(Goal) Retype every line of the items below word for word. Leave the pictures out of your answer.

(Input records)
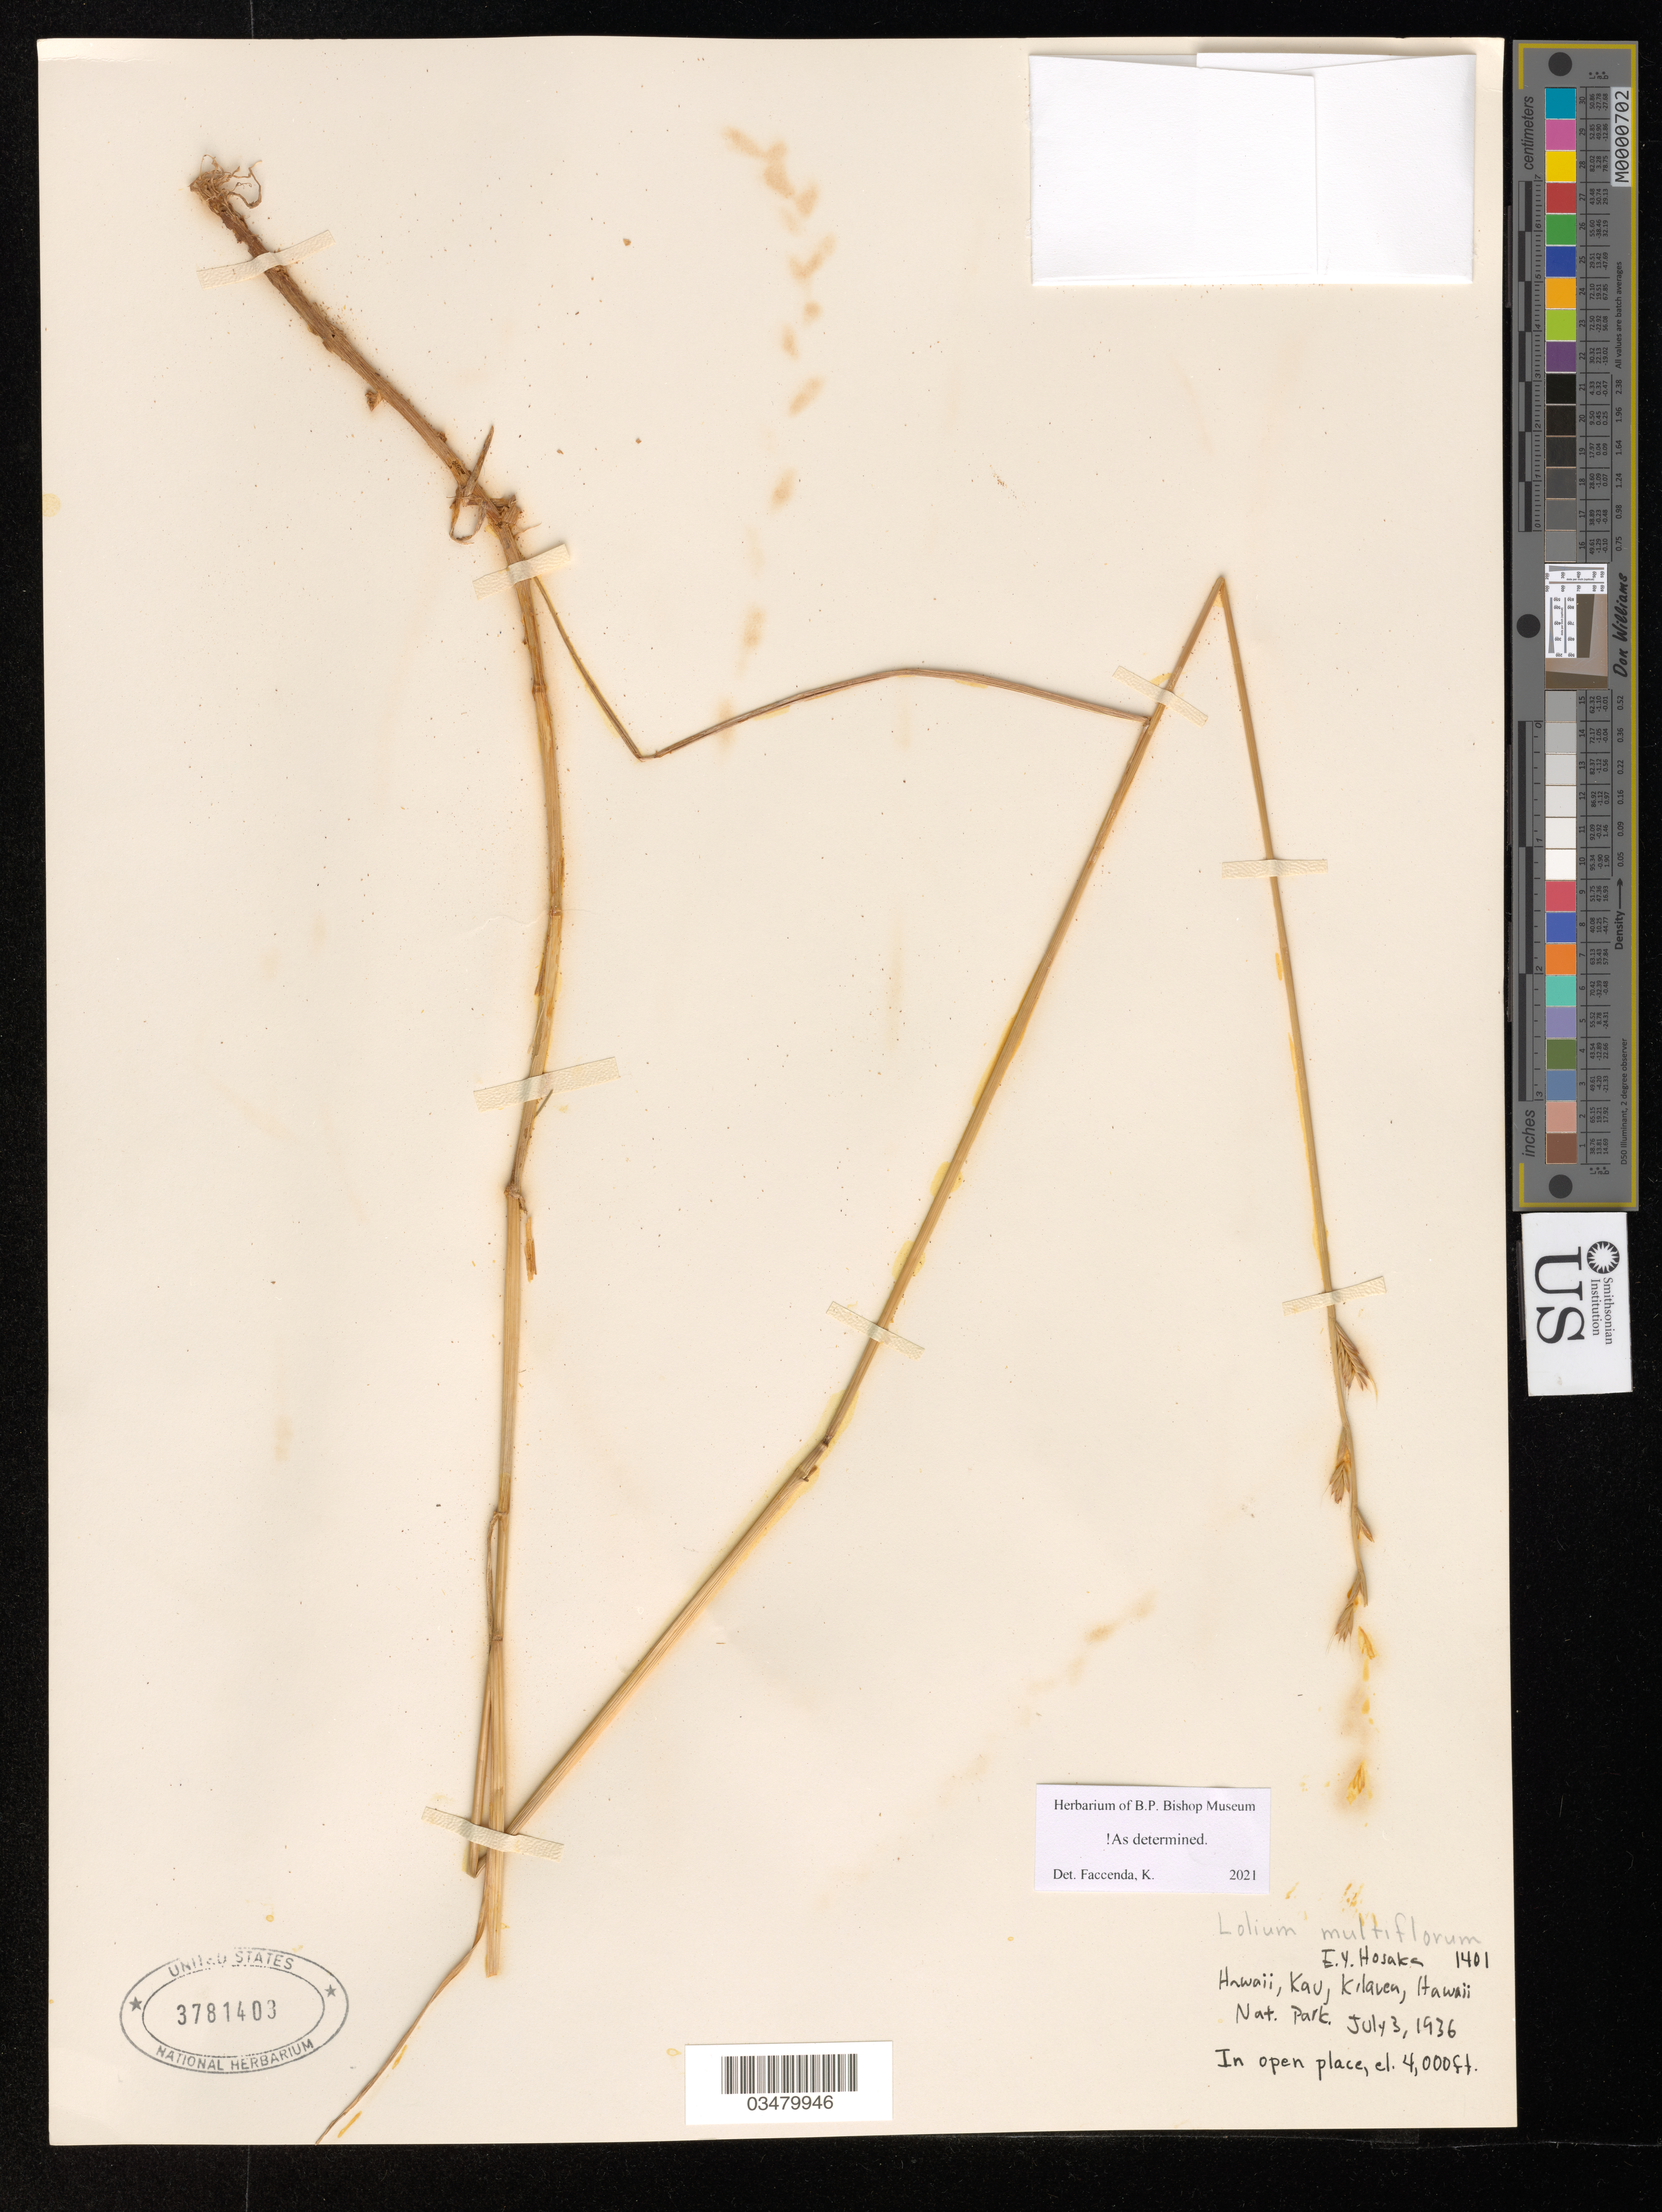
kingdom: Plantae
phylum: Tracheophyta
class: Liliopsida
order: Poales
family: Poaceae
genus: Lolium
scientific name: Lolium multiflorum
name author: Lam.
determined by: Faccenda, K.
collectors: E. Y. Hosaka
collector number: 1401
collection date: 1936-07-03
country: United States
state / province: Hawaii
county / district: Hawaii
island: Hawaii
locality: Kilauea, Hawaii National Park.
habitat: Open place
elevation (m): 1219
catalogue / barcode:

(Task result)
kingdom: Plantae
phylum: Tracheophyta
class: Liliopsida
order: Poales
family: Poaceae
genus: Lolium
scientific name: Lolium multiflorum
name author: Lam.
determined by: Faccenda, K.
collectors: E. Y. Hosaka
collector number: 1401
collection date: 1936-07-03
country: United States
state / province: Hawaii
county / district: Hawaii
island: Hawaii
locality: Kilauea, Hawaii National Park.
habitat: Open place
elevation (m): 1219
catalogue / barcode:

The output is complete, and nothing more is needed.